Pengecekan dilaksanakan pada Selasa (3/2/2026) sekitar pukul 00.30 WIB oleh piket fungsi Polsek Pasar Minggu yang dipimpin Perwira Pengawas (Pawas) IPTU Sudjud Sugiharto. Polisi menemui pihak PT Astro selaku korban untuk mengetahui perkembangan penanganan perkara.
Kasi Humas Polres Metro Jakarta Selatan Kompol Murodih membenarkan adanya pengecekan tersebut dan menegaskan bahwa kepolisian masih memantau perkembangan kasus.
“Polsek Pasar Minggu telah melakukan pengecekan dan klarifikasi awal terhadap pihak korban. Saat ini korban masih mempertimbangkan langkah selanjutnya, apakah menyelesaikan secara kekeluargaan atau melanjutkan ke proses hukum,” ujar Kompol Murodih kepada wartawan.
Dalam pengecekan tersebut, pihak PT Astro diwakili oleh Krisna selaku tim legal. Sementara dari pihak terlapor hadir perwakilan berupa Roy selaku kuasa hukum serta seorang lainnya bernama Jos.
Berdasarkan keterangan korban, pihak terduga pelaku sebelumnya sempat mendatangi tim legal PT Astro untuk meminta penyelesaian secara damai agar perkara pengeroyokan yang sempat viral di media sosial tidak dilanjutkan ke jalur hukum.
Perwakilan pelaku menyatakan kesediaan bertanggung jawab atas kejadian tersebut, termasuk menanggung biaya pengobatan luka fisik korban serta mengganti kerugian finansial akibat kerusakan yang ditimbulkan.
Menanggapi hal itu, korban menyatakan bersedia membuka peluang penyelesaian damai dengan sejumlah syarat. Korban meminta agar pelaku bertanggung jawab penuh atas biaya pengobatan akibat pengeroyokan serta mengganti barang-barang yang dirusak.
Murodih menyebut, kepolisian menghormati keputusan korban selama tetap sesuai dengan ketentuan hukum yang berlaku.

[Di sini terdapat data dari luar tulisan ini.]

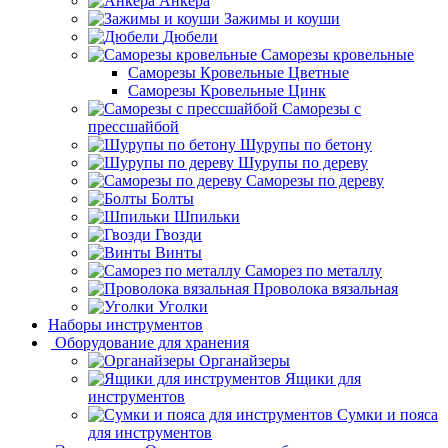
Анкера
Зажимы и коуши
Дюбели
Саморезы кровельные
Саморезы Кровельные Цветные
Саморезы Кровельные Цинк
Саморезы с
прессшайбой
Шурупы по бетону
Шурупы по дереву
Саморезы по дереву
Болты
Шпильки
Гвозди
Винты
Саморез по металлу
Проволока вязальная
Уголки
Наборы инструментов
Оборудование для хранения
Органайзеры
Ящики для
инструментов
Сумки и пояса
для инструментов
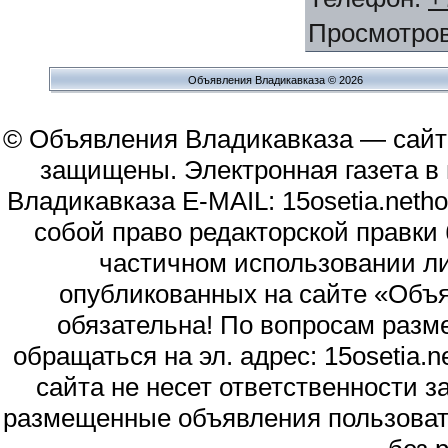
Просмотро
Объявления Владикавказа © 2026
© Объявления Владикавказа — сайт
защищены. Электронная газета в и
Владикавказа E-MAIL: 15osetia.neth
собой право редакторской правки
частичном использовании л
опубликованных на сайте «Объя
обязательна! По вопросам раз
обращаться на эл. адрес: 15osetia
сайта не несет ответственности 
размещенные объявления пользоват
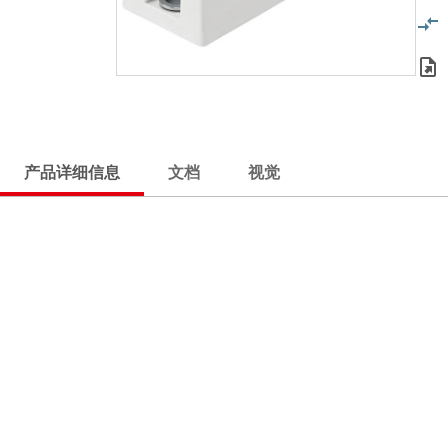
产品详细信息
文档
视觉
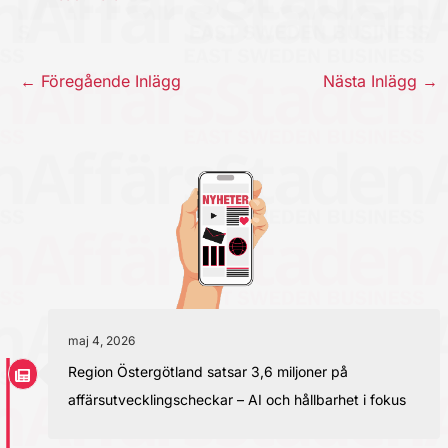
←
Föregående Inlägg
Nästa Inlägg
→
maj 4, 2026
Region Östergötland satsar 3,6 miljoner på
affärsutvecklingscheckar – AI och hållbarhet i fokus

“Pada prinsipnya, kepolisian memberikan ruang jika para pihak ingin menyelesaikan secara damai. Namun, apabila korban memilih melanjutkan perkara, kami siap memproses sesuai prosedur hukum,” katanya.
Saat ini, pihak PT Astro belum memberikan keputusan final dan masih menunggu kesanggupan pihak pelaku dalam memenuhi tuntutan yang diajukan. Rencananya akan ada pertemuan lanjutan antara kedua belah pihak.

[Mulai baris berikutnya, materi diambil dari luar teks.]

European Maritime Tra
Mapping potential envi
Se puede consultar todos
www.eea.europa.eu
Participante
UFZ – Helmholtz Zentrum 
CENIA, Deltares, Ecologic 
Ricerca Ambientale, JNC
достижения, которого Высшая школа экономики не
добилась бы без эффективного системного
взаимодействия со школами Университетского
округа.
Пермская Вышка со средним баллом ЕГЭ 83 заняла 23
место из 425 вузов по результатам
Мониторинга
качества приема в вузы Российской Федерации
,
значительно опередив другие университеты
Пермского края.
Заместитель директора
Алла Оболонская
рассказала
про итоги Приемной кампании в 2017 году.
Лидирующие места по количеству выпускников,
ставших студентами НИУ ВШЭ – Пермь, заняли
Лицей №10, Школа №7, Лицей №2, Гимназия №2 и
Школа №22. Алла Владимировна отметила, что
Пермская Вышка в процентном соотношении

Polisi juga telah memberikan arahan kepada korban untuk segera membuat laporan polisi dan melakukan visum apabila perkara dilanjutkan ke jalur hukum. Sebaliknya, jika memilih berdamai, korban diminta membuat surat pernyataan secara resmi.
Polres Metro Jakarta Selatan menyatakan akan terus memantau perkembangan kasus tersebut dan memastikan seluruh proses berjalan transparan serta sesuai dengan aturan hukum yang berlaku.